In their correspondence (Microbial production of recalcitrant organic matter in global soils: implications for productivity and climate policy. Nature Rev. Microbiol. 29 Nov 2010 (doi:10.1038/nrmicro2386-c1))1, Liang and Balser point out similarities between the microbial production of recalcitrant non-living organic matter (RNOM) in soils and in sea water, as presented by Jiao et al. (Microbial production of recalcitrant dissolved organic matter: long-term carbon storage in the global ocean. Nature Rev. Microbiol. 8, 593–599 (2010))2 in the conceptual framework of the microbial carbon pump. There is growing evidence indicating that RNOM derived from microorganisms is a large, and possibly dominant, global component of the non-living reduced carbon in water, sediments and soils. This realization has profound implications for our view of the role of microorganisms in biogeochemical cycles and the origins and cycling of RNOM in the environment.

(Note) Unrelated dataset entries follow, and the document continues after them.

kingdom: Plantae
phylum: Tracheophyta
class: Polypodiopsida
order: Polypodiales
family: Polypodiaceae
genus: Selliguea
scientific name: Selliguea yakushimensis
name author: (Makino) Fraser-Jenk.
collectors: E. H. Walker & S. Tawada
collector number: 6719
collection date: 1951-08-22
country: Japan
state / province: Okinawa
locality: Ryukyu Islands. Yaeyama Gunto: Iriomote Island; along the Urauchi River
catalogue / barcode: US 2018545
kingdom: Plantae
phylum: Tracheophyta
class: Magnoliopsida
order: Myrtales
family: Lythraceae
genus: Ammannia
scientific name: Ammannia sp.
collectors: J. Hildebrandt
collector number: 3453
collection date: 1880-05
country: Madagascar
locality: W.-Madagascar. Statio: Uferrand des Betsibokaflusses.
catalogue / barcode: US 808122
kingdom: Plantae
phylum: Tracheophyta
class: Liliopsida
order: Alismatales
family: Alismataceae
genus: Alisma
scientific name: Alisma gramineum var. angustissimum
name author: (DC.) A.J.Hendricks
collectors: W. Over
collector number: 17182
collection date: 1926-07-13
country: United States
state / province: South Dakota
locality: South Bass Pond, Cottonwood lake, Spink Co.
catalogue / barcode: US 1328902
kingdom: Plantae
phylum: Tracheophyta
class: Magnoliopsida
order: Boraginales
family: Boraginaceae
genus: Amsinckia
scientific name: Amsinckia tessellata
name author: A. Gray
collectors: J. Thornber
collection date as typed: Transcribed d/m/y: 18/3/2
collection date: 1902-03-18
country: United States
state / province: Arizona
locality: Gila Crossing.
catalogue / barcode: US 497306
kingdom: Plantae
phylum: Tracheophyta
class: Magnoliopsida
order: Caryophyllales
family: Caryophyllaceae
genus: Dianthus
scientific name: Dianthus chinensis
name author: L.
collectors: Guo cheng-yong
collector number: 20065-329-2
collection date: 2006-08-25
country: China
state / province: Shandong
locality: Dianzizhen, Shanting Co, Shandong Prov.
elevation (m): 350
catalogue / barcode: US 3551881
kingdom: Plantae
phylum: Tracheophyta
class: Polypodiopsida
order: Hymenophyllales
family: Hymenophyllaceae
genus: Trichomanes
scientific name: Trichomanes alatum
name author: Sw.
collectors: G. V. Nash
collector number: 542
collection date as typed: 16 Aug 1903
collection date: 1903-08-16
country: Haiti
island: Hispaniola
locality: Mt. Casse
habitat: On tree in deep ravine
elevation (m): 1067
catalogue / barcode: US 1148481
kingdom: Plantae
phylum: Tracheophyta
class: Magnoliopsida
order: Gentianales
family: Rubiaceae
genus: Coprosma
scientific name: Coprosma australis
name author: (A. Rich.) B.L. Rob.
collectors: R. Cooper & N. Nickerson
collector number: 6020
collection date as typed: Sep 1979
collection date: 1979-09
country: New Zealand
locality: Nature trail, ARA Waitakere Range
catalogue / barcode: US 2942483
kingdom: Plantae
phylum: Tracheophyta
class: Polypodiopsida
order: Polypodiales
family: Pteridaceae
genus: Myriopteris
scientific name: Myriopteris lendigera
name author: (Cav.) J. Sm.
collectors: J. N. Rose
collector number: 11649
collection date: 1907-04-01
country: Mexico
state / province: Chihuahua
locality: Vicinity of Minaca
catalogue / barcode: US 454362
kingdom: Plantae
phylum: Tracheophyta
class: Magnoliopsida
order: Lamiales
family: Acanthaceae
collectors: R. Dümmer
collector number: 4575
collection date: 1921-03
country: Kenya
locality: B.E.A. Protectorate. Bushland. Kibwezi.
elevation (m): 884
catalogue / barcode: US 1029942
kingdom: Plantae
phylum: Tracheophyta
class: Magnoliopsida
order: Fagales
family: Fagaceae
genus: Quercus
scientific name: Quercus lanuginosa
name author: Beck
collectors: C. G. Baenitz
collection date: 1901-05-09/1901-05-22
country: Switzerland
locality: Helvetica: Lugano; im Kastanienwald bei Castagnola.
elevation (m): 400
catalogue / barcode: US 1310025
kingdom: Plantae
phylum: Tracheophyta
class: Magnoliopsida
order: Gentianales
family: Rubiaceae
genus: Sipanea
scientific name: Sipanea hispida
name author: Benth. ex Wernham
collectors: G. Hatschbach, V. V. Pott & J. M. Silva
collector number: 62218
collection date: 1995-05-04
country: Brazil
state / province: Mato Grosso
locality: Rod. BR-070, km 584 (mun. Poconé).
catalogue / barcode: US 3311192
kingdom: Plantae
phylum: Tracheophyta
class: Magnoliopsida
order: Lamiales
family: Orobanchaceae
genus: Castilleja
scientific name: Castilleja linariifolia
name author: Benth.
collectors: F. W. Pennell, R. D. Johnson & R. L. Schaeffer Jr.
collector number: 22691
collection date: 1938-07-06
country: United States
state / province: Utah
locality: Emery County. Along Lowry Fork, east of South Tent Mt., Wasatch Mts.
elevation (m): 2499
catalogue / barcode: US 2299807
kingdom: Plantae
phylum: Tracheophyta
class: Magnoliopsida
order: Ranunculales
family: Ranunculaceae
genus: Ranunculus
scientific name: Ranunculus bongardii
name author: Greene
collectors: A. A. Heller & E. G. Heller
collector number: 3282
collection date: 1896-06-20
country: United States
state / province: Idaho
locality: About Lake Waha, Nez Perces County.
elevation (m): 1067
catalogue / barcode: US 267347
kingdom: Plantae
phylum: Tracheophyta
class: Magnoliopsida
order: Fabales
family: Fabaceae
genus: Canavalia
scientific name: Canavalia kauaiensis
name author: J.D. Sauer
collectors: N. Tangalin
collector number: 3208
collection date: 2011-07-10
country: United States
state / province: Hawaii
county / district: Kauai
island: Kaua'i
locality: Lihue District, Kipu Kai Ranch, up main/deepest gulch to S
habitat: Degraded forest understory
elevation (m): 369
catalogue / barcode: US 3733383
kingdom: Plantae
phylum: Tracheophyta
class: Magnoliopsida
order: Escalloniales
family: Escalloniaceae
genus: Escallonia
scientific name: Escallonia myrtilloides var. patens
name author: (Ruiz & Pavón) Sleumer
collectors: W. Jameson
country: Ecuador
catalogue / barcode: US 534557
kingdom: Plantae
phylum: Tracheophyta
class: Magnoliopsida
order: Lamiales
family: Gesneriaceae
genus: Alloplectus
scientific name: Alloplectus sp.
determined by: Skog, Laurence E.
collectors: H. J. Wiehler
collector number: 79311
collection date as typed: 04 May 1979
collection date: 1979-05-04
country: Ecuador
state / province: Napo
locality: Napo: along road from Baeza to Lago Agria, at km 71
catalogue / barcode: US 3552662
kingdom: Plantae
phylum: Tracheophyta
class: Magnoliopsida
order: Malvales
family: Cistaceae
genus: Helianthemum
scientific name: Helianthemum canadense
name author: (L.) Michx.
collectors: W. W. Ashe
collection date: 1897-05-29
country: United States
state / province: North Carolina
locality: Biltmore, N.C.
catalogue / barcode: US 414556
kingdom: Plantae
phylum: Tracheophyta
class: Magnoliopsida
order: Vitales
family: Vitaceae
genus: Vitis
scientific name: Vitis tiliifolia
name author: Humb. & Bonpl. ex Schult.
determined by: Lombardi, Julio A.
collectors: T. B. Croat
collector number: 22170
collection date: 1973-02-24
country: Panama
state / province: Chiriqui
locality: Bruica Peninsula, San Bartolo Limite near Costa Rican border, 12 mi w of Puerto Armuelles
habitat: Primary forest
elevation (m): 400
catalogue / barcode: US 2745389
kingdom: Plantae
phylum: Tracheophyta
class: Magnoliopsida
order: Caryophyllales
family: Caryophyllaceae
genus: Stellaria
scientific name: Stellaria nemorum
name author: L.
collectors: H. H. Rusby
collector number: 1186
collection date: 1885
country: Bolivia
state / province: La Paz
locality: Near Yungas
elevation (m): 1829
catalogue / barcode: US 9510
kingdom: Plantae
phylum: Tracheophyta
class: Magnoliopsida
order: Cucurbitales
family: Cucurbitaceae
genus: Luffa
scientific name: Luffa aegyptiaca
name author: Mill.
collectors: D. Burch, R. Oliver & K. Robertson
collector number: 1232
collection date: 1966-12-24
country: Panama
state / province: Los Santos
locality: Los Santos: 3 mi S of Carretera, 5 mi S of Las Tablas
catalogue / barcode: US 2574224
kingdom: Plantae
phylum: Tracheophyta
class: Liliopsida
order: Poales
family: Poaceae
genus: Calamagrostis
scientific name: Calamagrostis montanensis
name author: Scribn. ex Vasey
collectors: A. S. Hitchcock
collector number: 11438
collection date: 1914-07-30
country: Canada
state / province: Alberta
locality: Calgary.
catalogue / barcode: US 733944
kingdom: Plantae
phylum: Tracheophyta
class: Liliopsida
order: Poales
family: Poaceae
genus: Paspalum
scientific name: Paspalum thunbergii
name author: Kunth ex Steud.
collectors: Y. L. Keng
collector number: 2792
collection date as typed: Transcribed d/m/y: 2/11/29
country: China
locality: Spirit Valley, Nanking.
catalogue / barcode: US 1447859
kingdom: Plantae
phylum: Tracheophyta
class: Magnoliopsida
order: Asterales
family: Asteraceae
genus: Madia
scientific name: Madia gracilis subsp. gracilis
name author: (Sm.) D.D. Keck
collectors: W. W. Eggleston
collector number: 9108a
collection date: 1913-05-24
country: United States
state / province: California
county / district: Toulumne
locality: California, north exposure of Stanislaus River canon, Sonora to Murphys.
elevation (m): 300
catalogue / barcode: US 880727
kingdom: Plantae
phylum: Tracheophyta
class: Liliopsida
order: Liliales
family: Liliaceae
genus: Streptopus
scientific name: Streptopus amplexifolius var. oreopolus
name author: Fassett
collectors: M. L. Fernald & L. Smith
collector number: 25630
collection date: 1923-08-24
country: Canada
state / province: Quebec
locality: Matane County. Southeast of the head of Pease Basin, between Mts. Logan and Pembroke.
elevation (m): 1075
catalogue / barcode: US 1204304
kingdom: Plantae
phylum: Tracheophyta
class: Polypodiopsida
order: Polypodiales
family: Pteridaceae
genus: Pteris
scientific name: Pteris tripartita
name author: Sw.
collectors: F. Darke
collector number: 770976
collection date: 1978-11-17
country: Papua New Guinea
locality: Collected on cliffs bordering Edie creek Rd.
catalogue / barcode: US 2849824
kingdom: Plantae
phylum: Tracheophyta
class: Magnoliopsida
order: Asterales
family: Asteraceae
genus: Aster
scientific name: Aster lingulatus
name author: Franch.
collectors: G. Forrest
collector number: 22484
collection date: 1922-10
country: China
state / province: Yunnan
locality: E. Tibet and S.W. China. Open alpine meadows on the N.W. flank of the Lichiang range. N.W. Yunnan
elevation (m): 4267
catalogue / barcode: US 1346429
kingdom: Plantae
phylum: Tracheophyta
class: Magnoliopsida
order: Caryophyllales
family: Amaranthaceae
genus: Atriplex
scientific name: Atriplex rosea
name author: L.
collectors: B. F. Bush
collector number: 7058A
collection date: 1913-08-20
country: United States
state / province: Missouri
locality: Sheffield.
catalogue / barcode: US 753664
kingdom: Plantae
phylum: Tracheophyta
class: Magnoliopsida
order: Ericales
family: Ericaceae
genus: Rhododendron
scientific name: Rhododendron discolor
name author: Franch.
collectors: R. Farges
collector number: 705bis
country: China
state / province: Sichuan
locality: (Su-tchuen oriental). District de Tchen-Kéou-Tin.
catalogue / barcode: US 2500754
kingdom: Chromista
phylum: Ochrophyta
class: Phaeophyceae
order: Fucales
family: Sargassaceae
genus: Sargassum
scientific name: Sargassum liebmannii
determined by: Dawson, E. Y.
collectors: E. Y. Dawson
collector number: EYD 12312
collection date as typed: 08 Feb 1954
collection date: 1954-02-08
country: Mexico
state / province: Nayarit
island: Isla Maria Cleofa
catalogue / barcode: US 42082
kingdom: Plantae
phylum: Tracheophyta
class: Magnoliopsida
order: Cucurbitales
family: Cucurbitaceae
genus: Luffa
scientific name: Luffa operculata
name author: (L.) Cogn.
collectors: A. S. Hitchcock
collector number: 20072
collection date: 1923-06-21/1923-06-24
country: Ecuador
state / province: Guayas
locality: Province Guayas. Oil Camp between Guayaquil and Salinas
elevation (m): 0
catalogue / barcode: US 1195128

Heterotrophic microorganisms in aquatic and terrestrial systems have an important role in organic matter decomposition. In this role, heterotrophic microorganisms remineralize carbon and are thereby a major source of carbon dioxide to the atmosphere. Bacteria and fungi are noted for their diverse enzymatic capabilities and their ability to degrade complex biopolymers, such as structural polysaccharides and lignins. These microorganisms are nature's ultimate recyclers, growing and multiplying while decomposing life's organic debris. Recent observations indicate a previously unrecognized functional role for heterotrophic microorganisms that transcends the classical role of carbon remineralization and nutrient regeneration. Microorganisms can grow rapidly during organic matter decomposition, and remnants of microbial biomass are released into the environment through a variety of processes, including cell division, lysis by viruses and phages, and protozoan grazing. These microbial remnants include complex biomolecules with unique structural components (such as lipopolysaccharides and hopanoids) that are recalcitrant and can remain in the environment for extended periods of time. The organic remnants left behind often contain molecular fingerprints documenting their specific microbial origins. Altered structural forms of hopanoids can persist as molecular fossils in sediments for as long as 2,500 million years3. In this way, heterotrophic microorganisms assume a previously unrecognized functional role in the biosequestration of carbon as RNOM. The microbial source term for carbon dioxide production is clearly of much greater magnitude than the sink term, but the stabilization of non-living reduced carbon as RNOM in water4, sediments5 and soils6 contributes to the regulation of greenhouse gases, influences trace metal and nutrient availability and improves soil moisture retention and fertility.

The cycling of RNOM is an enigma that has baffled biogeochemists for decades. The vast reservoirs of carbon in RNOM on land and in the sea exceed the atmospheric reservoir of carbon dioxide7, so unravelling the RNOM enigma is a research priority. In a somewhat ironic twist, the microorganisms that are primarily responsible for the decomposition and remineralization of organic matter play an important part in the biosequestration of carbon and the production of RNOM. Future studies are needed to further explore the microbial carbon pump and to identify the microorganisms that form RNOM in the environment.